• WHAT YOU NEED TO DO: Your answer must consist of every line from the data below that includes the word "party".

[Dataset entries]
■ ■ ■ ■ ■ ■ ■
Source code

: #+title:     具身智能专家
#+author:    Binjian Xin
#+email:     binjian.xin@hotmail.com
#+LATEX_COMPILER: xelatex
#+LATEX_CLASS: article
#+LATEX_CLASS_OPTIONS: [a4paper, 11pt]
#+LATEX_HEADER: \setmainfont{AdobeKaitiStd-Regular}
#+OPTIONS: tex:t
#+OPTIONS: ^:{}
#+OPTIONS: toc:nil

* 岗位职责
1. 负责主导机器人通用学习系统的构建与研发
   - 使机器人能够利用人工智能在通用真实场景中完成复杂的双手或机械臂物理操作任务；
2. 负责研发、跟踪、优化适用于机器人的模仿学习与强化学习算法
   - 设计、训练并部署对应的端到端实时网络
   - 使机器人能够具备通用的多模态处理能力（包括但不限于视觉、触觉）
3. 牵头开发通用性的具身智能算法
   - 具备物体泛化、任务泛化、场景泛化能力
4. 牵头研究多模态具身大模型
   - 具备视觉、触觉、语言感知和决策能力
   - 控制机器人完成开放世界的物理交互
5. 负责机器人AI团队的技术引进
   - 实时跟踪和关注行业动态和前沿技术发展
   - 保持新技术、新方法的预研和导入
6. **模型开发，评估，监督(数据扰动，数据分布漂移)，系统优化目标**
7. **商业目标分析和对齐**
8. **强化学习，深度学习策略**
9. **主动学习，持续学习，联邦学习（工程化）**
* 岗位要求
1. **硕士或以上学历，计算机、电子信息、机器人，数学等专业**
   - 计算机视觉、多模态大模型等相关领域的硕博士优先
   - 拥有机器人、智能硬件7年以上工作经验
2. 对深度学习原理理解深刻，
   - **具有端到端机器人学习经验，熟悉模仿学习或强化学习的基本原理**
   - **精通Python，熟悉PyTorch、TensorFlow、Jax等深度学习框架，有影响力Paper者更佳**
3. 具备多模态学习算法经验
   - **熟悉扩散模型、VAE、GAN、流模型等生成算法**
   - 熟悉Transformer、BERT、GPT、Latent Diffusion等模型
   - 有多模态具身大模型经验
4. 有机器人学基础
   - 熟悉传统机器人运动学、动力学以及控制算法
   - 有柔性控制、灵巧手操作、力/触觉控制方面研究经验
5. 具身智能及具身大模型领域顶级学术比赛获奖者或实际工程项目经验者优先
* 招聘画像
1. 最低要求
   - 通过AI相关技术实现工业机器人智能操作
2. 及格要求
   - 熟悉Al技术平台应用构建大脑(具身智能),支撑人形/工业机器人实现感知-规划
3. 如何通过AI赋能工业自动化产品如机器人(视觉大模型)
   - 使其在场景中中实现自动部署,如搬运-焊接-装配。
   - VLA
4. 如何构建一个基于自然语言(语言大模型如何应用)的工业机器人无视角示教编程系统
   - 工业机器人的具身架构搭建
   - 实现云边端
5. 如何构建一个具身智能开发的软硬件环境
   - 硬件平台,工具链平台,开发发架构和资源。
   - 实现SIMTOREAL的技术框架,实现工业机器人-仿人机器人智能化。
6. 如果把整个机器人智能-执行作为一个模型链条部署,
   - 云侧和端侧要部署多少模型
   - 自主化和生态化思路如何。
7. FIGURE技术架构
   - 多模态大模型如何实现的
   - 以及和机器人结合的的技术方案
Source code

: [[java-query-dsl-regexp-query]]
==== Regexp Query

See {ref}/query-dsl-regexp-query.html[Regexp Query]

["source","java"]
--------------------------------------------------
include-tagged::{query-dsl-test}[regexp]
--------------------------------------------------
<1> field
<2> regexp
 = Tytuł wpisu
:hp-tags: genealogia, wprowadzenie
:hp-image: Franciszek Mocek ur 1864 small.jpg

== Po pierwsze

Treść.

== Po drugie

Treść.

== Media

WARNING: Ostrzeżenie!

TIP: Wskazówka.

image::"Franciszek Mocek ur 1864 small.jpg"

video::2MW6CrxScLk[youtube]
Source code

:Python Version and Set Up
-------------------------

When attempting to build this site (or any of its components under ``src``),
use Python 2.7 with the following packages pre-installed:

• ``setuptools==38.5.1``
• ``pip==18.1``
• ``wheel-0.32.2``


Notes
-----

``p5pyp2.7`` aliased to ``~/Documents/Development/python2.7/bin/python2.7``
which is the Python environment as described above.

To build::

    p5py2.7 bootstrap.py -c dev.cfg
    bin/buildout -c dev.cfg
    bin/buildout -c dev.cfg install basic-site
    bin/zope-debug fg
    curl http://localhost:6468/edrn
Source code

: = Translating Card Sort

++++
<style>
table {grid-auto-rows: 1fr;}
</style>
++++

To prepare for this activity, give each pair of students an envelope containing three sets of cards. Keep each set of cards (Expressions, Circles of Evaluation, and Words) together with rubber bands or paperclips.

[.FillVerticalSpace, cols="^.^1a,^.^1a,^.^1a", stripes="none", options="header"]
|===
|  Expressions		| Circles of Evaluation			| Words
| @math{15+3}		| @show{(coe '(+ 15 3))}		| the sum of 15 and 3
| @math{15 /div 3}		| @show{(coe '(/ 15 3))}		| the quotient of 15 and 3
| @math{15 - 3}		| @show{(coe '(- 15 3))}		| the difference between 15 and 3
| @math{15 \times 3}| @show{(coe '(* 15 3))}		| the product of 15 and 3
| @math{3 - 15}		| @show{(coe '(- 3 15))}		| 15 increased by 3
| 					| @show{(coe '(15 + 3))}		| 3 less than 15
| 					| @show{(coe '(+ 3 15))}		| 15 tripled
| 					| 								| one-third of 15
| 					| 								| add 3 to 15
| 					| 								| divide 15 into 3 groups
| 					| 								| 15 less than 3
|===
■ ■ ■ ■ ■ ■ ■
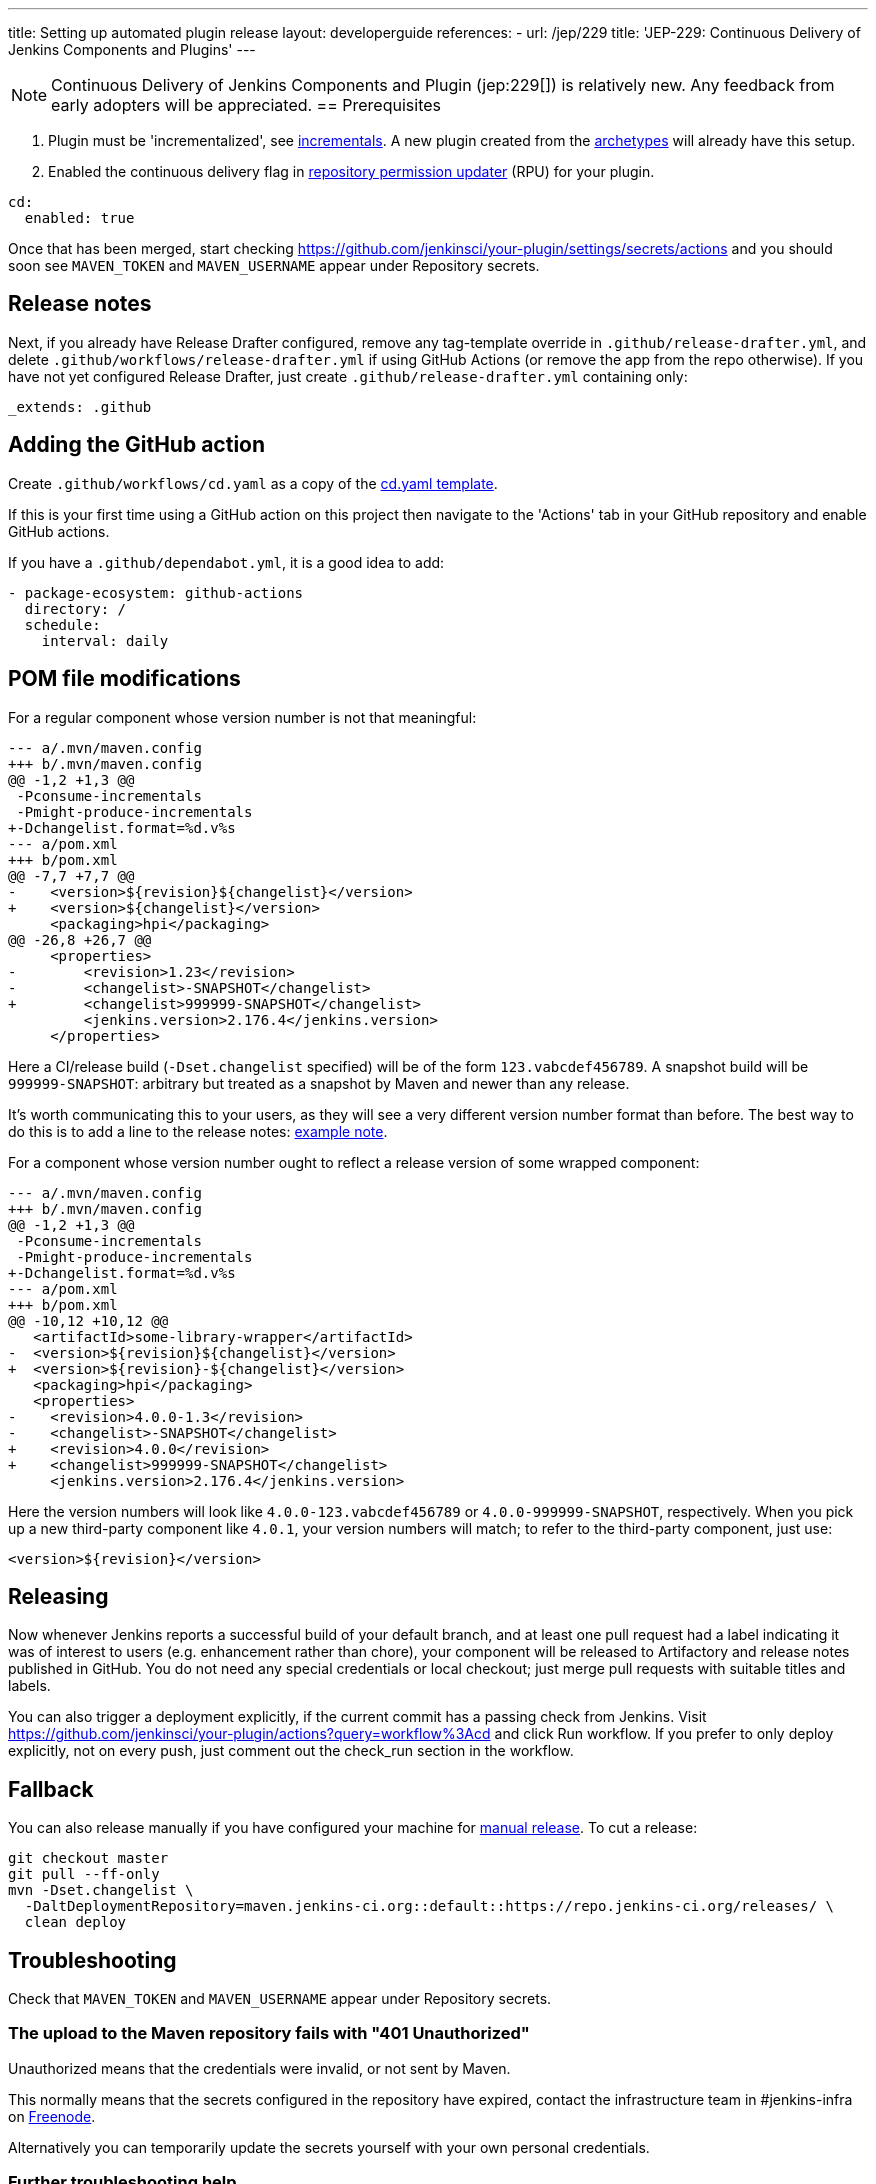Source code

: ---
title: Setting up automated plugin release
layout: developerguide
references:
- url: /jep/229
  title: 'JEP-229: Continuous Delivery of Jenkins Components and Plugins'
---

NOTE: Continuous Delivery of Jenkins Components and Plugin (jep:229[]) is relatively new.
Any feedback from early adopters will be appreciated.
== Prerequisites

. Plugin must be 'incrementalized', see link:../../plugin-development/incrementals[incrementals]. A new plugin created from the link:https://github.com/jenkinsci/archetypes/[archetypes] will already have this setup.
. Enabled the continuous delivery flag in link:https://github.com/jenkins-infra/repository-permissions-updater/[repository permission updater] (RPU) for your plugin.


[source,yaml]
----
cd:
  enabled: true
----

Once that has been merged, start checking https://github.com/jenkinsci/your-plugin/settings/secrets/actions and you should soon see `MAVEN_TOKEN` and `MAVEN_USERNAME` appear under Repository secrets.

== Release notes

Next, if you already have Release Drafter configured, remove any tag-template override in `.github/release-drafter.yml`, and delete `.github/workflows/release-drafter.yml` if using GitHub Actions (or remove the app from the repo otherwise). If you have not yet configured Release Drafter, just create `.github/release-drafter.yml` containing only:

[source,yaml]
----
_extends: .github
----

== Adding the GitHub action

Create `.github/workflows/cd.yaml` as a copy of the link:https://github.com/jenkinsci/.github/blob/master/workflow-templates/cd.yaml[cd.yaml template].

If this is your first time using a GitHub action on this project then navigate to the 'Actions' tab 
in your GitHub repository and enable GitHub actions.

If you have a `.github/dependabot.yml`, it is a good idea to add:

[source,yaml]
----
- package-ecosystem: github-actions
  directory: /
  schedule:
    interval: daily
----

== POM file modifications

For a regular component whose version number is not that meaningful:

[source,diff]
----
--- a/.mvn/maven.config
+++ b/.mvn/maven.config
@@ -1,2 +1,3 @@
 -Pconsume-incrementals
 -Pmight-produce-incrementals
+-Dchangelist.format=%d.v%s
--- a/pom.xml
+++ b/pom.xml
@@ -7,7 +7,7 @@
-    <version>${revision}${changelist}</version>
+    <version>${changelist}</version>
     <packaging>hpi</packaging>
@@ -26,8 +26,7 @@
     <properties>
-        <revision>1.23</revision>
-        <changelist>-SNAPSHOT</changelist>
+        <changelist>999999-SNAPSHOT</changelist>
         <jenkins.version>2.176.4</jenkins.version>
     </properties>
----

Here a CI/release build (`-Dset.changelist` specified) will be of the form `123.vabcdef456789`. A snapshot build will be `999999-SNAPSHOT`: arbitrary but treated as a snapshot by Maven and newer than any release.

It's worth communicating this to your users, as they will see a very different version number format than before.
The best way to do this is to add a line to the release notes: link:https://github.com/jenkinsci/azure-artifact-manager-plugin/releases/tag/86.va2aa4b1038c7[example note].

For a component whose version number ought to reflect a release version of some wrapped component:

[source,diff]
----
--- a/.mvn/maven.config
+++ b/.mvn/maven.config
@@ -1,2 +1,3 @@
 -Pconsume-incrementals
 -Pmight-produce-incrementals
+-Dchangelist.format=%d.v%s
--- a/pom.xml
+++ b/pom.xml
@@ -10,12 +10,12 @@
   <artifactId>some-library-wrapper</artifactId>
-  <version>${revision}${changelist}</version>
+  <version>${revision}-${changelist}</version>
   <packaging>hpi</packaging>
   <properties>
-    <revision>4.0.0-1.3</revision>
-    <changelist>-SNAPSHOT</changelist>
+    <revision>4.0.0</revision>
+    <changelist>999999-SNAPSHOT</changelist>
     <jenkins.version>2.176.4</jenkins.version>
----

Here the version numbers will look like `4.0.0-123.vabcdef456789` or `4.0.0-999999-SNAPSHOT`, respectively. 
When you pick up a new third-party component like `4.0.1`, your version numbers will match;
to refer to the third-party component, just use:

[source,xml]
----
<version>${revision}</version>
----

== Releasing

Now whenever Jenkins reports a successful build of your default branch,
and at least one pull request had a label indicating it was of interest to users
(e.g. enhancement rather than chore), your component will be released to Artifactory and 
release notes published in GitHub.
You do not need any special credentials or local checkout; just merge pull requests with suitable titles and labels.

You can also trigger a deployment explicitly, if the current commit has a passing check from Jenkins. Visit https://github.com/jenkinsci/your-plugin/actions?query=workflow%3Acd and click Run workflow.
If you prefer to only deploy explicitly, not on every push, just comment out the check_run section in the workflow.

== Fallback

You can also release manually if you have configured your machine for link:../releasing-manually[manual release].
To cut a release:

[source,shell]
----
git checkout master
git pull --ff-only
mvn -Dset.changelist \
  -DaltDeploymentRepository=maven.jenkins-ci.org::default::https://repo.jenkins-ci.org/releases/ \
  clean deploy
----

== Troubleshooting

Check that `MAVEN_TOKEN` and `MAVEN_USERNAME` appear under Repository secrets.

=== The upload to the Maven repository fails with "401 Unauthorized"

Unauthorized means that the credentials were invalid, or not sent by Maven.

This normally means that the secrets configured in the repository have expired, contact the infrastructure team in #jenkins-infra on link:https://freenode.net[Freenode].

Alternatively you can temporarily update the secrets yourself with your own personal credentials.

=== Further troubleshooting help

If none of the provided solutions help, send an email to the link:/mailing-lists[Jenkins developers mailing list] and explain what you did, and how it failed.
■ ■ ■ ■ ■ ■ ■
• YOUR SOLUTION:
When you pick up a new third-party component like `4.0.1`, your version numbers will match;
to refer to the third-party component, just use:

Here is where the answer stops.